Thanks to an apparent loophole in the contract Mayor Rahm Emanuel’s staff signed with the police sergeants union, a sergeant facing a year’s suspension over the handling of the David Koschman case can bypass the Chicago Police Board and have an arbitrator decide his punishment, a judge has ruled.
Cook County Circuit Judge Anna Helen Demacopoulos ruled Monday that the contract allows sergeants to have an arbitrator, rather than the police board, rule on any suspension of more than 11 days. The police board, whose members are appointed by the mayor, can not only uphold or dismiss disciplinary action recommended by the police superintendent, but it also can issue a harsher punishment.
On Tuesday, an attorney for Sgt. Samuel J. Cirone — one of six Chicago cops who faced firing or suspensions in the botched Koschman investigation — moved to dismiss the police board case.
“We don’t believe the board has jurisdiction over this case in light of the court’s ruling yesterday,” attorney Dan Herbert told police board hearing officer Jacqueline Walker on the 13th anniversary of Koschman being punched by former Mayor Richard M. Daley’s nephew Richard J. “R.J.” Vanecko.
City Hall attorneys argued that the judge’s ruling doesn’t prevent the police board from deciding Cirone’s appeal of the one-year suspension that former interim Supt.

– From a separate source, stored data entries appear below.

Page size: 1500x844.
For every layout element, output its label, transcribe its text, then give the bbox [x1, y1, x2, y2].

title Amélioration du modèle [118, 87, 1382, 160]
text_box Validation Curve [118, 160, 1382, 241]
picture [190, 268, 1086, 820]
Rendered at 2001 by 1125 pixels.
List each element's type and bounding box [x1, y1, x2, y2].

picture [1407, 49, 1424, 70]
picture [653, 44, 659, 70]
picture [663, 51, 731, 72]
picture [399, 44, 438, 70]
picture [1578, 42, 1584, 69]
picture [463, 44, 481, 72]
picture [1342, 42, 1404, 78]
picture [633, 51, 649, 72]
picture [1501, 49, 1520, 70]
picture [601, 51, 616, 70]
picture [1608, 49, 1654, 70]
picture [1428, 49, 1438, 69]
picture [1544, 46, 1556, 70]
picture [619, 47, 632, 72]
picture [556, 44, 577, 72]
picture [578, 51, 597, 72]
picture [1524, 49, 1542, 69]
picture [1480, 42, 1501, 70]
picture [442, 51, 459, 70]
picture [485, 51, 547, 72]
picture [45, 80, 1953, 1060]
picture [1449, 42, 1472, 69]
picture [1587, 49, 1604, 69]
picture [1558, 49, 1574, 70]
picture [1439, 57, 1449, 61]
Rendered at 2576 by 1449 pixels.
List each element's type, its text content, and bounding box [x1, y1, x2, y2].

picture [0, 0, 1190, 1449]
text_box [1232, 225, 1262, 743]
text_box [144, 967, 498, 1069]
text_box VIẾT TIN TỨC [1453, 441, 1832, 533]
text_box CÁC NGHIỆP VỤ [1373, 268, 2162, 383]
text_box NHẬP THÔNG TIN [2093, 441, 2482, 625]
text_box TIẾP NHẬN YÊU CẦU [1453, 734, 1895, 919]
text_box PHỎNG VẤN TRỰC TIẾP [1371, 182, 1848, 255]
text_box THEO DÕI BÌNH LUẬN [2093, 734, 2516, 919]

John Escalante recommended in January 2016 over a fabricated police report that had once cleared Daley’s nephew in Koschman’s death.
Walker agreed to give the city’s lawyers more time so they can ask Demacopoulos to put her ruling on hold while the city appeals.
If that happens, an attorney for the city, Felicia Manno, said she would proceed with the case before the police board.
Demacopoulos’ ruling is based on the 2012 contract the Emanuel administration signed with the sergeants union, allowing them to appeal suspensions to either the police board or an arbitrator.
Chicago’s rank-and-file police officers and detectives, represented by the Fraternal Order of Police, can appeal suspensions only to the police board, according to the judge’s 13-page ruling.
The Emanuel administration disagreed with the judge’s conclusion that sergeants have the right to bypass the police board in appeals of suspensions.
RELATED: Full Sun-Times Koschman case archive
“The city of Chicago continues to believe that the Chicago Police Board has jurisdiction in this case and not an arbitrator,” law department spokesman Bill McCaffrey said. “There is no loophole. The contract specifically reads that ‘separation of a sergeant from service and suspensions in excess of 30 days are cognizable only before the police board’ and not by grievance procedures.
“We respectfully disagree with the judge’s decision in this case, and we plan to file an appeal.”
In January, the U.S. Department of Justice issued a report on the Chicago Police Department that criticized the police board as being part of a historically ineffective system of police discipline.
Koschman, 21, of Mount Prospect, and some friends had been drinking on Division Street early on April 25, 2004, when they bumped into a group including Daley’s nephew. After an argument, Vanecko punched Koschman in the face. Koschman fell, cracking his head on the sidewalk, and died 11 days later.
Vanecko ran away. He eventually stood in a police lineup, but no one could identify him, so he wasn’t charged for years.
A Chicago Sun-Times investigation prompted the police to reopen the case in 2011, but they closed it then without filing charges and included a fabricated witness statement in their final report, which was approved by Cirone.
But the Sun-Times’ investigation led to the appointment of a special prosecutor, Dan K. Webb, and Vanecko ended up pleading guilty to involuntary manslaughter on Jan. 31, 2014, and serving two months in jail.
Webb said he also considered filing charges against Cirone and five other cops but decided he didn’t have enough evidence to convict them.
Emanuel and then-police Supt. Garry McCarthy directed City Hall Inspector General Joseph Ferguson to determine whether the cops should be punished.
In December 2015, Ferguson recommended the police department fire three of them — detectives James Gilger, Nick Spanos and Lt. Denis P. Walsh. Ferguson recommended that three others — Cirone, Chief of Detective Constantine “Dean” Andrews and Commander Joseph Salemme — face “discipline up to and including discharge.”
Escalante, briefly serving as interim superintendent after Emanuel fired McCarthy following the release of the Laquan McDonald police-shooting video, agreed to fire Walsh and Gilger — both retired to avoid punishment. He recommended one-year suspensions for the others. Andrews and Salemme retired. Spanos served his suspension, largely by cashing in about 10 months of vacation days and compensatory time off.
Cirone, whose father also was a Chicago cop, filed an appeal with the police board and with arbitrator George Roumell Jr., who decided he had the authority to hear the case.